Clay and his partner of 20 years, Harold, lived in California. Clay and Harold made diligent efforts to protect their legal rights, and had their legal paperwork in place—wills, powers of attorney, and medical directives, all naming each other. Harold was 88 years old and in frail medical condition, but still living at home with Clay, 77, who was in good health.

One evening, Harold fell down the front steps of their home and was taken to the hospital. Based on their medical directives alone, Clay should have been consulted in Harold’s care from the first moment. Tragically, county and health care workers instead refused to allow Clay to see Harold in the hospital. The county then ultimately went one step further by isolating the couple from each other, placing the men in separate nursing homes.

Ignoring Clay’s significant role in Harold’s life, the county continued to treat Harold like he had no family and went to court seeking the power to make financial decisions on his behalf.

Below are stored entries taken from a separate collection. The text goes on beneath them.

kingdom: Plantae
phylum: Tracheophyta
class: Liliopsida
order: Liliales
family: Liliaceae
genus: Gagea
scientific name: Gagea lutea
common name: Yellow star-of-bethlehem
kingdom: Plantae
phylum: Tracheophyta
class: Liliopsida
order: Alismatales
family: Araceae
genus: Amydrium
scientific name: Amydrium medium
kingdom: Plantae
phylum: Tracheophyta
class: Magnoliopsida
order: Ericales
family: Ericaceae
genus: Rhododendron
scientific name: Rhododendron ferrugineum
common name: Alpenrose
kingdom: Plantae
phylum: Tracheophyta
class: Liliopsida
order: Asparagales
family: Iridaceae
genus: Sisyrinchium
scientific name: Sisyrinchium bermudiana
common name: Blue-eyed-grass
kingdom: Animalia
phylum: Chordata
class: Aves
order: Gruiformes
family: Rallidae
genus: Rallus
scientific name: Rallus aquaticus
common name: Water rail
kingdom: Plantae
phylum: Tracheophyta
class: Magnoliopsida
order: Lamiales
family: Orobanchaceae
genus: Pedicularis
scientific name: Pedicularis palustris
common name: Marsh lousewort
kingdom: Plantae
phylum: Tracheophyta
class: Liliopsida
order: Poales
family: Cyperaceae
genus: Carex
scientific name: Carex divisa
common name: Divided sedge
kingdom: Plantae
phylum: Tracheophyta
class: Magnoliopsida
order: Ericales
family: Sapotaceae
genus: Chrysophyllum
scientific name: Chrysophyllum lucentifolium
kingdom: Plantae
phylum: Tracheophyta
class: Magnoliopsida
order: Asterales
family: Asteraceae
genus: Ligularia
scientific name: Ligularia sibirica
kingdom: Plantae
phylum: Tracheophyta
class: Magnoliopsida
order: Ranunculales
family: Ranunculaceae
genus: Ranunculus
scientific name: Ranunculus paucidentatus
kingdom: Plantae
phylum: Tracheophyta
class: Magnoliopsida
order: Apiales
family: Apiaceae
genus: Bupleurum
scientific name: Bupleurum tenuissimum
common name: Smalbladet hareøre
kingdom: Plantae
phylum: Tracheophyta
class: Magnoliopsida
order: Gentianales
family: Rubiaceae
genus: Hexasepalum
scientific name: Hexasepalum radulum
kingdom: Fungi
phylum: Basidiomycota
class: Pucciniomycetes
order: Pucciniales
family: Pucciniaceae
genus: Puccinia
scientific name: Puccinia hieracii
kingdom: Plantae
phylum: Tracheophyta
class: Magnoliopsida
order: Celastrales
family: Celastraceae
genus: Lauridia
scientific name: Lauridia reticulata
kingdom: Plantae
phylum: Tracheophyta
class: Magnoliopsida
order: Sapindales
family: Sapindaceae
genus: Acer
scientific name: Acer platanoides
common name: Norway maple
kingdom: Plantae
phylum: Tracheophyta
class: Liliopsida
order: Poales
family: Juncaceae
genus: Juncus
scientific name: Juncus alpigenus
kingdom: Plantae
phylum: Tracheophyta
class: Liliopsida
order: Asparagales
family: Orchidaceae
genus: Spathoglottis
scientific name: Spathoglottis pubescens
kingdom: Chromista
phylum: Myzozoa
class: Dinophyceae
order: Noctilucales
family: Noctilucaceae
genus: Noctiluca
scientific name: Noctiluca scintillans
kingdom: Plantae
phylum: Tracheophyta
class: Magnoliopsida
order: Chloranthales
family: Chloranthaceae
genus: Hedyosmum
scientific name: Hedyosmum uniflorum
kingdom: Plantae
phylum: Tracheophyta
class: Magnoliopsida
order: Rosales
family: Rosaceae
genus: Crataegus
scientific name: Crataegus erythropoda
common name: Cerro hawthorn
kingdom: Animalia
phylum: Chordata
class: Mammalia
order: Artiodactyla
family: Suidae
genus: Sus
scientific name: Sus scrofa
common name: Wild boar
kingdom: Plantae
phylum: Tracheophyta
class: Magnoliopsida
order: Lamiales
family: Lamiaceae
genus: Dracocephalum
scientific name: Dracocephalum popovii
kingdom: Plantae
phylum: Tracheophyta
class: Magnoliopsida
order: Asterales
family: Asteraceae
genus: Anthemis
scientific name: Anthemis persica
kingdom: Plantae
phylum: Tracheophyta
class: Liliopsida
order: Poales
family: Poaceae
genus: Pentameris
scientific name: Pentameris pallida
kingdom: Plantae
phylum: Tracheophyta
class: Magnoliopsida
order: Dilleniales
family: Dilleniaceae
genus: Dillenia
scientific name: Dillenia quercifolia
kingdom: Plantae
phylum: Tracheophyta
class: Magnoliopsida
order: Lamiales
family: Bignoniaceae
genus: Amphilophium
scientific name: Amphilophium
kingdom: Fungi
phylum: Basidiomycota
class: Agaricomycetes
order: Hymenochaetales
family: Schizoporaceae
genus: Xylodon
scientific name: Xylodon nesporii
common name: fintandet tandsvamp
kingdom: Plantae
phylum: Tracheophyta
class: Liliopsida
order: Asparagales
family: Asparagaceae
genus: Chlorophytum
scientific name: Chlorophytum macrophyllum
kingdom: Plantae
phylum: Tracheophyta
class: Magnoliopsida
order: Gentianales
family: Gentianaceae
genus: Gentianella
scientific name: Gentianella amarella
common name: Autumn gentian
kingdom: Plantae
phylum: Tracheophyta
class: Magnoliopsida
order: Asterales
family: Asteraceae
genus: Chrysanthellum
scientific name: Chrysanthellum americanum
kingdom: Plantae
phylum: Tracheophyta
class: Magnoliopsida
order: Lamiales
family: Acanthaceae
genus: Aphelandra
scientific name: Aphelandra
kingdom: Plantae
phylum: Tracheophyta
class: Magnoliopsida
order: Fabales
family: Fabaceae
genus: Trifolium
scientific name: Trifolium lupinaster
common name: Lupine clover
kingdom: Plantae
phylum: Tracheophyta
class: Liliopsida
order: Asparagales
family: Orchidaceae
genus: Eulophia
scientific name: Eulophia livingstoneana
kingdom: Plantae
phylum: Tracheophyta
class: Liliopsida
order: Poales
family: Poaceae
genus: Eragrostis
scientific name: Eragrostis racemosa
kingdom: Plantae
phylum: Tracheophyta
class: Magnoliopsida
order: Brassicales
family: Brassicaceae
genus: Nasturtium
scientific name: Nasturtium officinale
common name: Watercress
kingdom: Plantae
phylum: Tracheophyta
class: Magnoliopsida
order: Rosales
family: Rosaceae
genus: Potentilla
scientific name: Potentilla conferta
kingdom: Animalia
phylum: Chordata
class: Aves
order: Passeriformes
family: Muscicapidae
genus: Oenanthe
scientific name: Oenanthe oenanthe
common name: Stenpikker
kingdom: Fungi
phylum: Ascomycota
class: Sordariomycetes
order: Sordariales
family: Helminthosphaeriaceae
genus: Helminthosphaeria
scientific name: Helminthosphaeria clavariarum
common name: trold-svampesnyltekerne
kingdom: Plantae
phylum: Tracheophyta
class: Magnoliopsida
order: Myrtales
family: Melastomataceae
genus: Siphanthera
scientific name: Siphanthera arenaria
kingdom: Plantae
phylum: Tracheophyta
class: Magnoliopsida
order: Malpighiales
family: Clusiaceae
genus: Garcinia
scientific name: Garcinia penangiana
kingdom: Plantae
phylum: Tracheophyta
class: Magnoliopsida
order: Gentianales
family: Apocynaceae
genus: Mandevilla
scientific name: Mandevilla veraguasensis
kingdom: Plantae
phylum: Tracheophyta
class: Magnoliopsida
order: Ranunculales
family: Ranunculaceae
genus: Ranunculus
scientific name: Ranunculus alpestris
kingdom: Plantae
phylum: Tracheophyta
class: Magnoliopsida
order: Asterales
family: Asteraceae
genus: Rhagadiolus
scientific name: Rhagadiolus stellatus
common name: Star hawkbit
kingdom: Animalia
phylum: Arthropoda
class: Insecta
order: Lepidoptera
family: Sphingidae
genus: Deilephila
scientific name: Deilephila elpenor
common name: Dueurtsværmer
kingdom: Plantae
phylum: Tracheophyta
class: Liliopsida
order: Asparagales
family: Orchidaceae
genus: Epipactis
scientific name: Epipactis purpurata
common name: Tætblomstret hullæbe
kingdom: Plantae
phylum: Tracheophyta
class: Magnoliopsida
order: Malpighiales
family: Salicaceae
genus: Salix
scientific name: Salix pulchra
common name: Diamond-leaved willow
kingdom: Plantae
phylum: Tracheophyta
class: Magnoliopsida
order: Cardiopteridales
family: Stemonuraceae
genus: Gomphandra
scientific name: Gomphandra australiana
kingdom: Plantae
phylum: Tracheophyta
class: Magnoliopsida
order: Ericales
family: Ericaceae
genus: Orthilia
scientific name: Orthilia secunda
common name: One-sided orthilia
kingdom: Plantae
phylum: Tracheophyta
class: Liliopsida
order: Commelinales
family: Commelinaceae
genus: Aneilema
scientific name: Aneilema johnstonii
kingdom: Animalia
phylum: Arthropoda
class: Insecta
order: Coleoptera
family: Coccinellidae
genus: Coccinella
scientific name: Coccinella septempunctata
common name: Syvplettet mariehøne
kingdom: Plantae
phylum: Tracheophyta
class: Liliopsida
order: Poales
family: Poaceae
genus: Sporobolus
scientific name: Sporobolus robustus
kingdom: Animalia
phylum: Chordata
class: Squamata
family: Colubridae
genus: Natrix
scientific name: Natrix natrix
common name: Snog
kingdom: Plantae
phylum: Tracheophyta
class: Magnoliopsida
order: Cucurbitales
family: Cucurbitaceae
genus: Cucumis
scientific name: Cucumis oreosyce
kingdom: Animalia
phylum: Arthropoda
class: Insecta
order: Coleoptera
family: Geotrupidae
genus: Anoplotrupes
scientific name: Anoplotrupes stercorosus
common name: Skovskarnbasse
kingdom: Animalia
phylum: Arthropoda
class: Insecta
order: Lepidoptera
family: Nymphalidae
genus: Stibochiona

Outrageously, the county represented to the judge that Clay was merely Harold’s “roommate.” The court denied their efforts, but did grant the county limited access to one of Harold’s bank accounts to pay for his care.

What happened next is even more chilling: without authority, without determining the value of Clay and Harold’s possessions accumulated over the course of their 20 years together or making any effort to determine which items belonged to whom, the county took everything Harold and Clay owned and auctioned off all of their belongings. Adding further insult to grave injury, the county removed Clay from his home and confined him to a nursing home against his will. The county workers then terminated Clay and Harold’s lease and surrendered the home they had shared for many years to the landlord.

Three months after he was hospitalized, Harold died in the nursing home. Because of the county’s actions, Clay missed the final months he should have had with his partner of 20 years. Compounding this tragedy, Clay has literally nothing left of the home he had shared with Harold or the life he was living up until the day that Harold fell, because he has been unable to recover any of his property. The only memento Clay has is a photo album that Harold painstakingly put together for Clay during the last three months of his life.

With the help of a dedicated and persistent court-appointed attorney, Anne Dennis of Santa Rosa, Clay was finally released from the nursing home. Ms. Dennis, along with Stephen O’Neill and Margaret Flynn of Tarkington, O’Neill, Barrack & Chong, now represent Clay in a lawsuit against the county, the auction company, and the nursing home, with technical assistance from NCLR. A trial date has been set for July 16, 2010 in the Superior Court for the County of Sonoma.